Today is an especially sad day for film lovers in general, and European industry in particular, because the legendary French interpreter Jean-Paul Belmondo has passed away at 88 years of age. The information has emerged thanks to the agency France-Presse, who would have received the news through the actor’s lawyer, who has stated that his client died “quietly shutting down.”
From the ring to the big screen
Belmondo, the son of a sculptor and a painter, was born in Paris in 1933, developing a great interest in the sports world from an early age. In 1949, at just 16 years old, debuted in amateur boxing, in which he would have a short but successful career that ended undefeated. But it was in 1952 when his professional career would take a 180º turn to turn into the world of interpretation.
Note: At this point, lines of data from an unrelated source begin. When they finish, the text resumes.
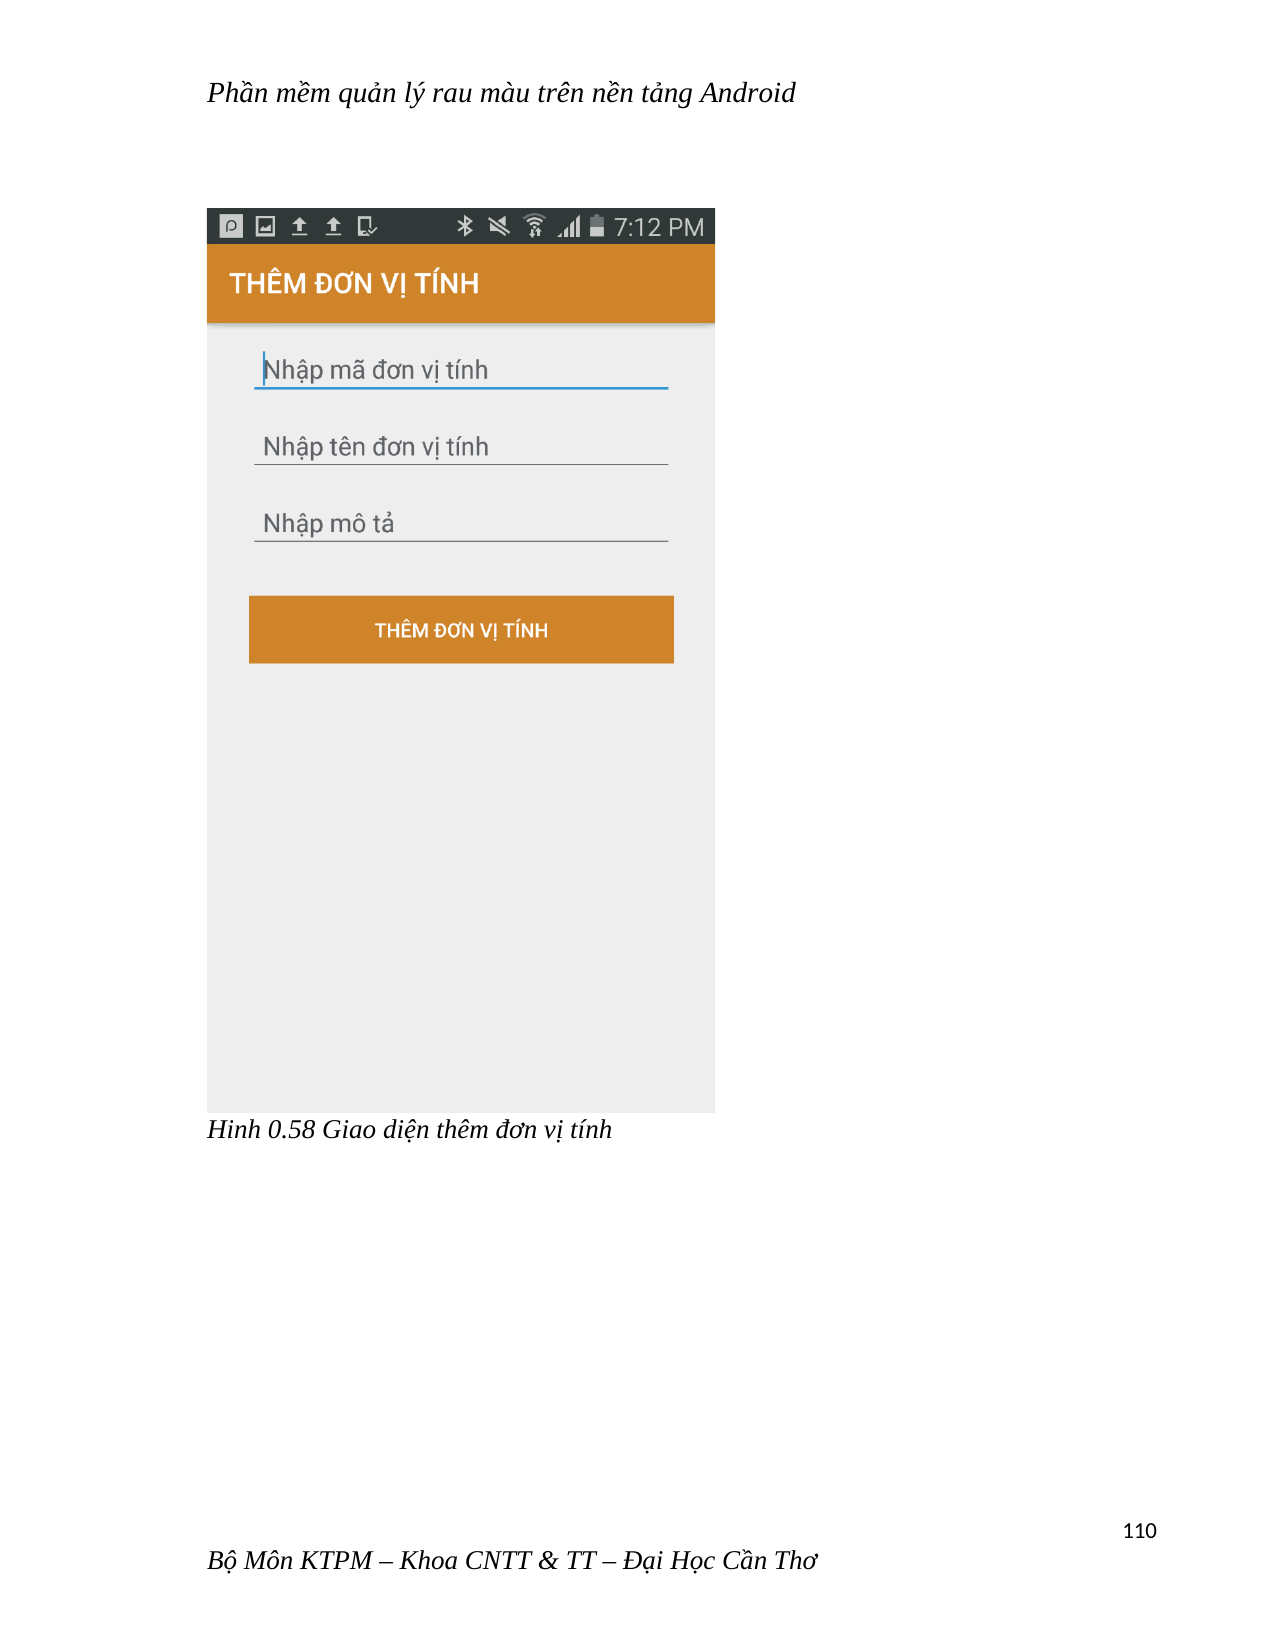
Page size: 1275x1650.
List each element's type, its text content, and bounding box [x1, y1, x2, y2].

picture [206, 208, 716, 1113]
text Hinh 0.58 Giao diện thêm đơn vị tính [207, 1113, 1157, 1144]
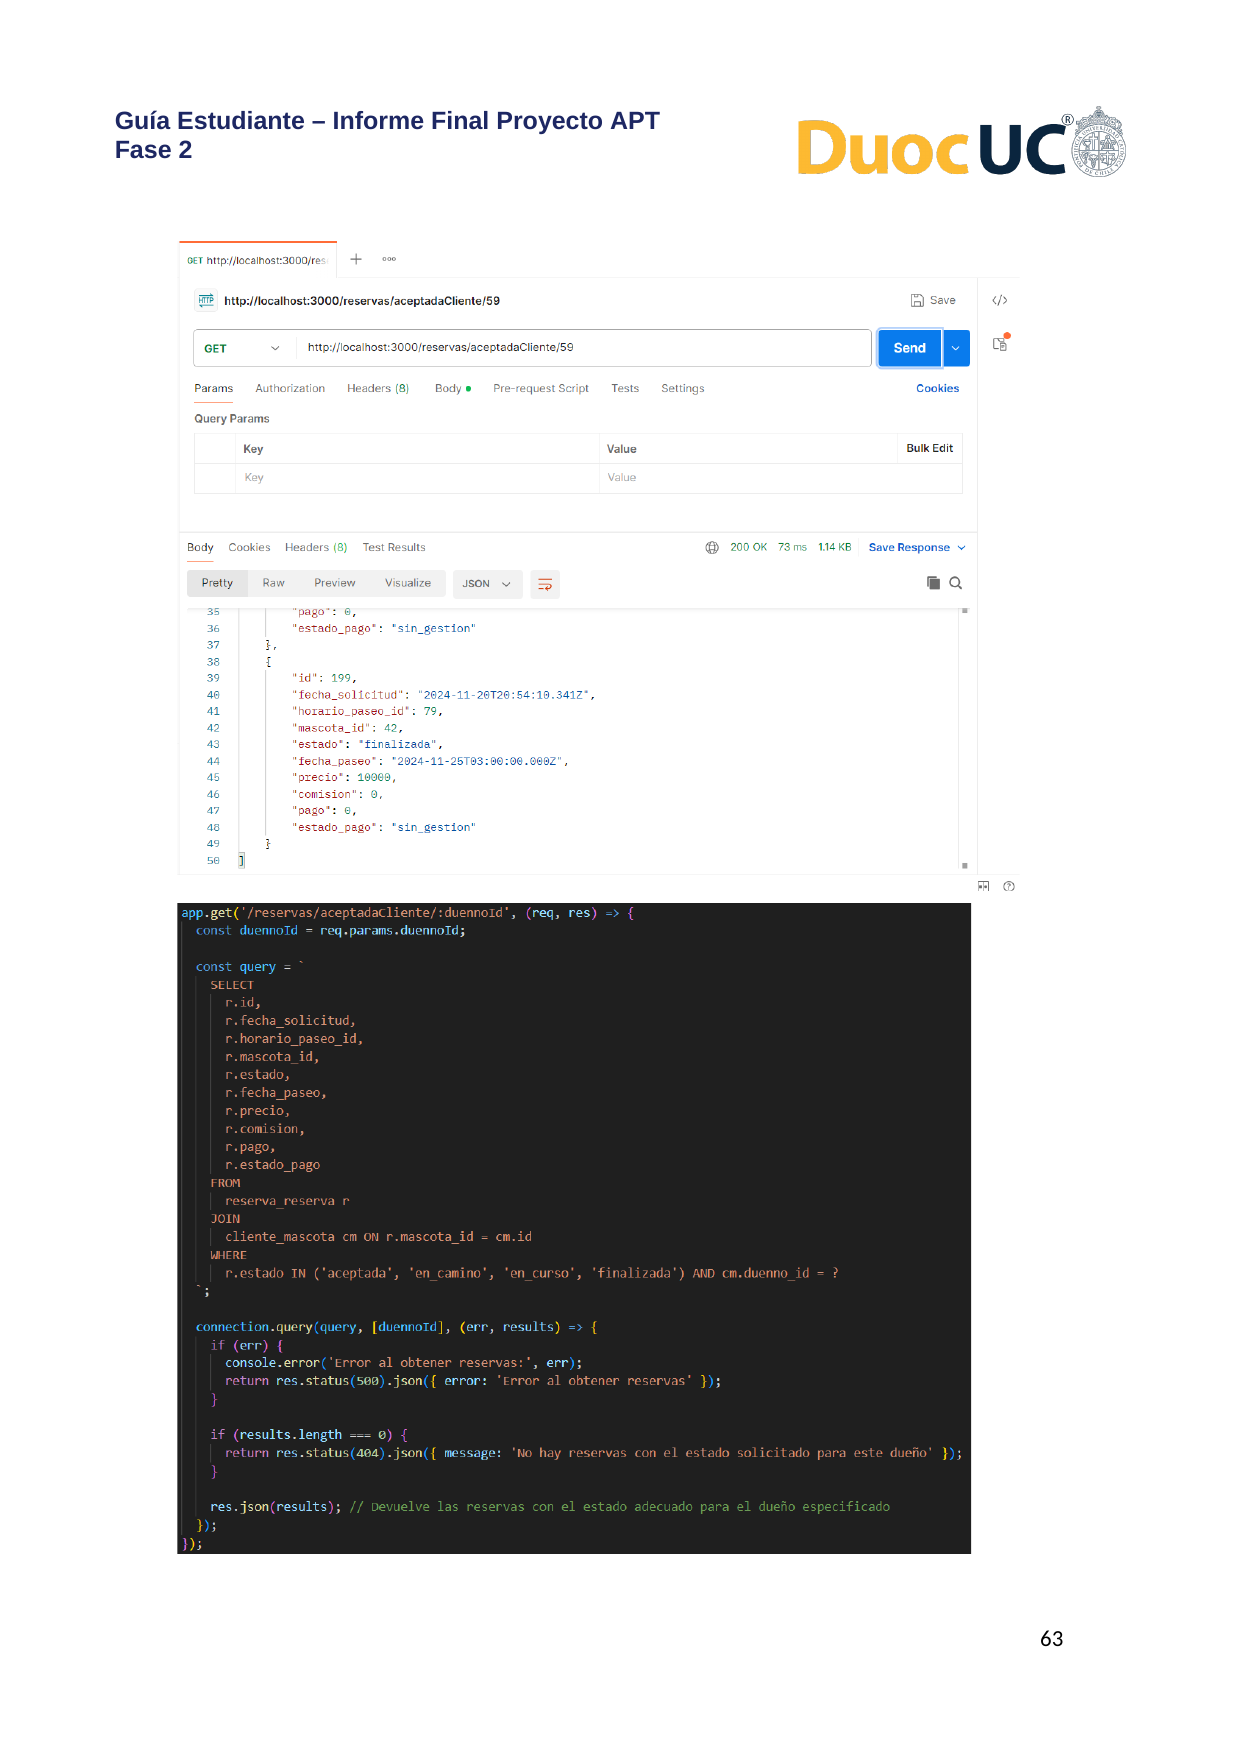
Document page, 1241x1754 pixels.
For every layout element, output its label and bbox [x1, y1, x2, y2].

picture [177, 903, 972, 1554]
picture [177, 241, 1020, 891]
picture [798, 106, 1126, 177]
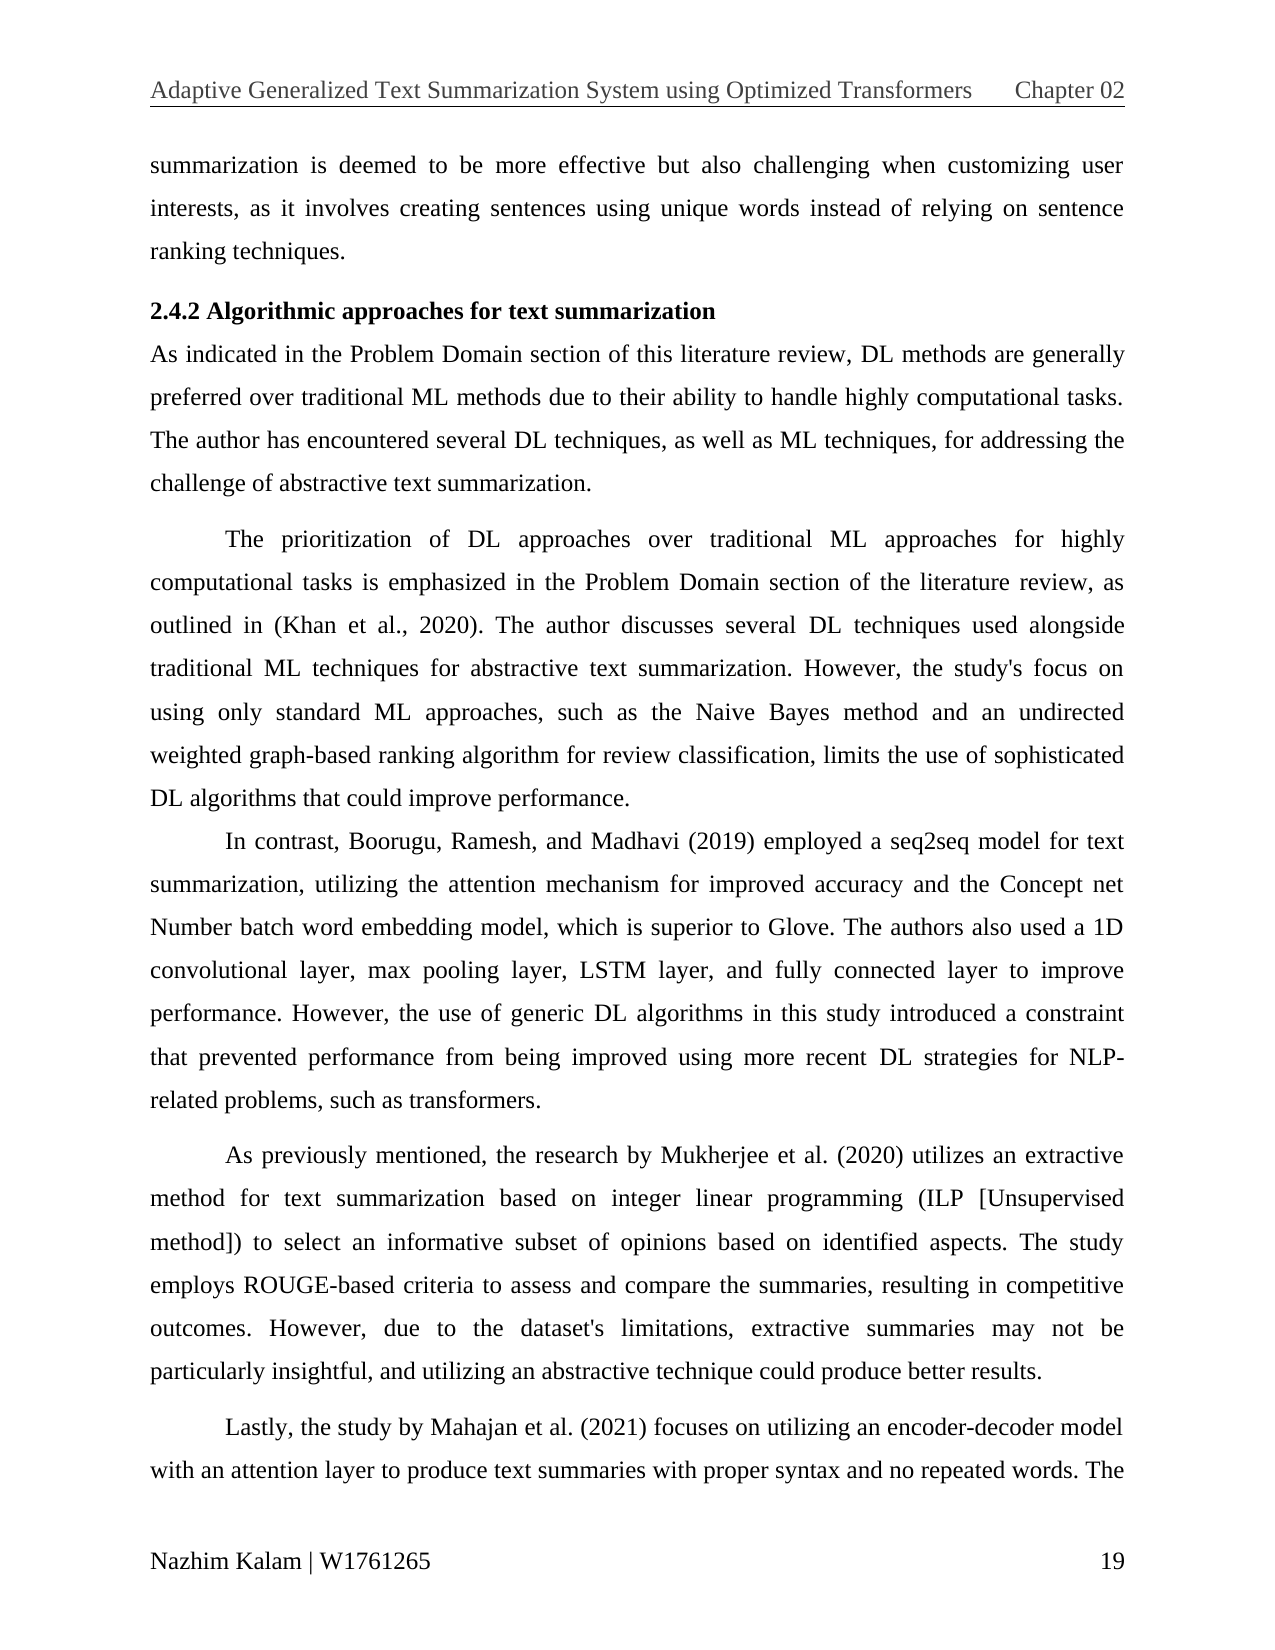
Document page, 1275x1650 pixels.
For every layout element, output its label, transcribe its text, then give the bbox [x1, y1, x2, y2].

text As previously mentioned, the research by Mukherjee et al. (2020) utilizes an extractive method for text summarization based on integer linear programming (ILP [Unsupervised method]) to select an informative subset of opinions based on identified aspects. The study employs ROUGE-based criteria to assess and compare the summaries, resulting in competitive outcomes. However, due to the dataset's limitations, extractive summaries may not be particularly insightful, and utilizing an abstractive technique could produce better results. [150, 1140, 1125, 1385]
subtitle 2.4.2 Algorithmic approaches for text summarization [150, 296, 1125, 325]
list As indicated in the Problem Domain section of this literature review, DL methods are generally preferred over traditional ML methods due to their ability to handle highly computational tasks. The author has encountered several DL techniques, as well as ML techniques, for addressing the challenge of abstractive text summarization. [150, 339, 1125, 497]
text The prioritization of DL approaches over traditional ML approaches for highly computational tasks is emphasized in the Problem Domain section of the literature review, as outlined in (Khan et al., 2020). The author discusses several DL techniques used alongside traditional ML techniques for abstractive text summarization. However, the study's focus on using only standard ML approaches, such as the Naive Bayes method and an undirected weighted graph-based ranking algorithm for review classification, limits the use of sophisticated DL algorithms that could improve performance. [150, 524, 1125, 812]
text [150, 150, 1125, 265]
text In contrast, Boorugu, Ramesh, and Madhavi (2019) employed a seq2seq model for text summarization, utilizing the attention mechanism for improved accuracy and the Concept net Number batch word embedding model, which is superior to Glove. The authors also used a 1D convolutional layer, max pooling layer, LSTM layer, and fully connected layer to improve performance. However, the use of generic DL algorithms in this study introduced a constraint that prevented performance from being improved using more recent DL strategies for NLP-related problems, such as transformers. [150, 826, 1125, 1113]
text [150, 1412, 1125, 1483]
Just turned 20 got access to the Conservatory of Dramatic Art in Paris after being rejected three times. Although it is rumored that he did not finish his student period very well – with a strong dispute and abandonment due to a rating that he considered unfair – Belmondo made his feature film debut with Maurice Delbez with a small role in ‘On foot, on horseback and by car’.
Although in 1959 he had the privilege of working for the prestigious Claude Chabrol in ‘A double life’, the true turning point in his career was a year earlier, when he would start his professional relationship with Jean-Luc Godard through the short film ‘Charlotte et son Jules’; work that preceded feature films of the stature of ‘At the end of the getaway’ or ‘Pierrot, the madman’, which made him one of the most iconic faces of the Nouvelle Vague.
Belmondo’s popularity and versatility allowed him to participate in the most varied projects; from the hilarious ‘Casino Royale’ starring David Niven, to action films like ‘The professional’ or ‘How to destroy the most famous secret agent in the world’; going through the enchanting adventure of Philippe de Broca ‘The man from Rio’; in a radically different line to that of the French New Wave.
With the death of Jean-Paul Belmondo we lose aun reference of the seventh European art that worked under the orders of icons such as Resnais, Melville or Truffaut, in addition to one of the most charismatic and magnetic screen presences that the cinematographic history of the old continent has left us.